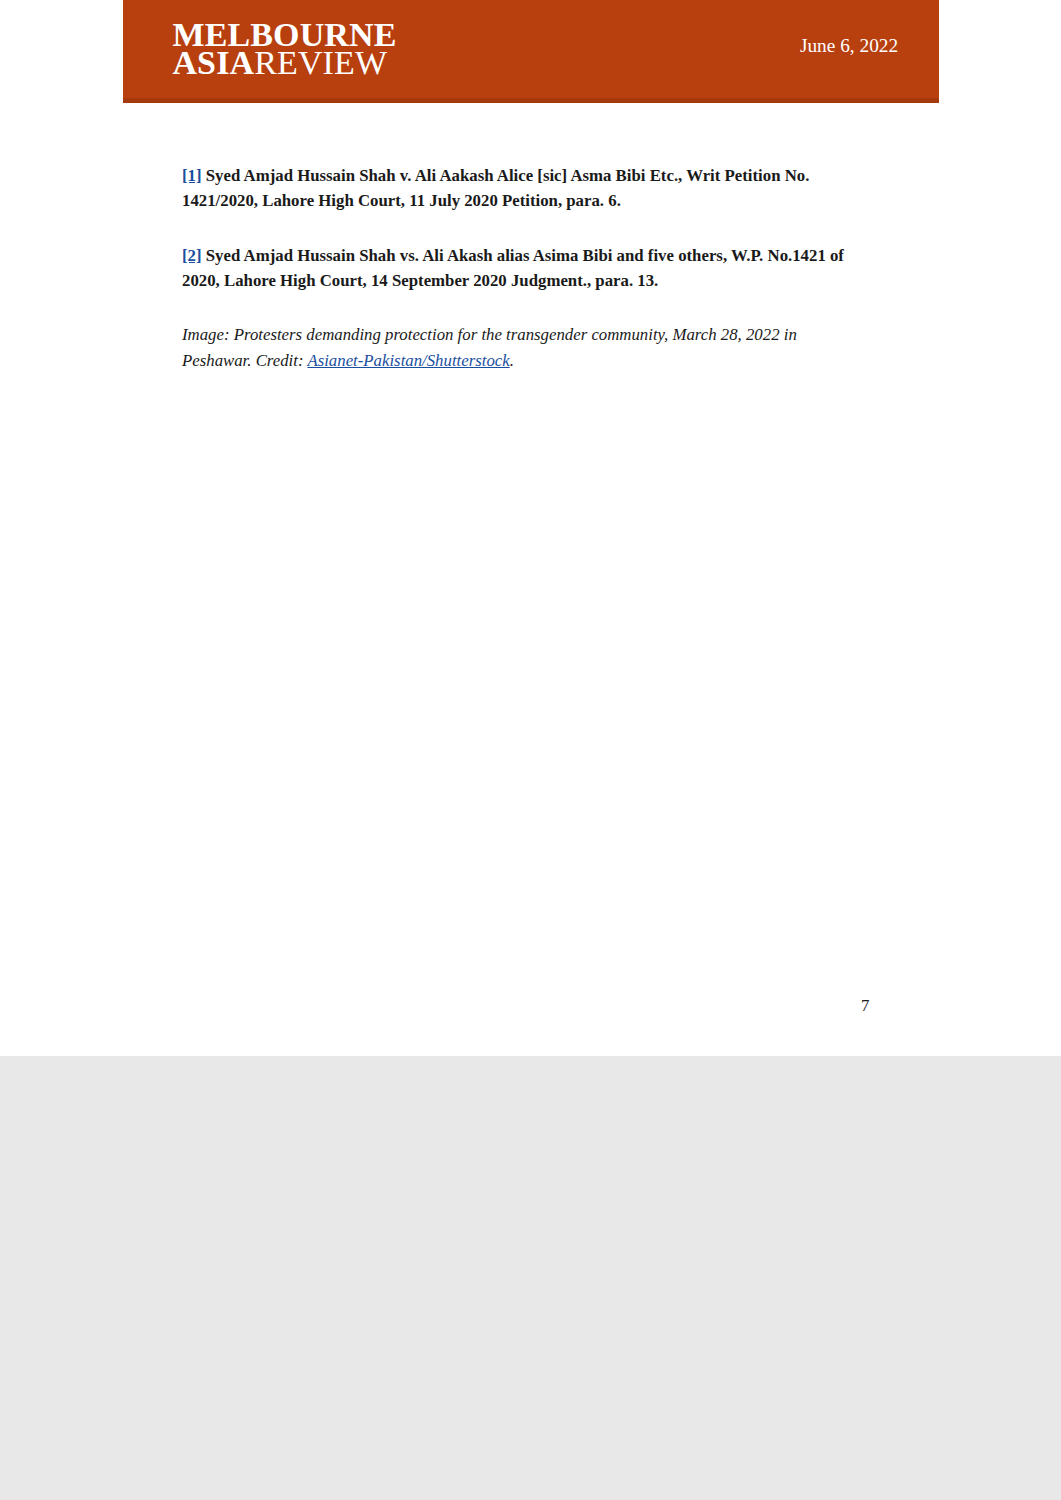MELBOURNE ASIAREVIEW
June 6, 2022
[1] Syed Amjad Hussain Shah v. Ali Aakash Alice [sic] Asma Bibi Etc., Writ Petition No. 1421/2020, Lahore High Court, 11 July 2020 Petition, para. 6.
[2] Syed Amjad Hussain Shah vs. Ali Akash alias Asima Bibi and five others, W.P. No.1421 of 2020, Lahore High Court, 14 September 2020 Judgment., para. 13.
Image: Protesters demanding protection for the transgender community, March 28, 2022 in Peshawar. Credit: Asianet-Pakistan/Shutterstock.
7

....................

PROBLEM TO WORK ON
Search the records for the string "para" and report each line that has it.

ANSWER SPACE
[1] Syed Amjad Hussain Shah v. Ali Aakash Alice [sic] Asma Bibi Etc., Writ Petition No. 1421/2020, Lahore High Court, 11 July 2020 Petition, para. 6.
[2] Syed Amjad Hussain Shah vs. Ali Akash alias Asima Bibi and five others, W.P. No.1421 of 2020, Lahore High Court, 14 September 2020 Judgment., para. 13.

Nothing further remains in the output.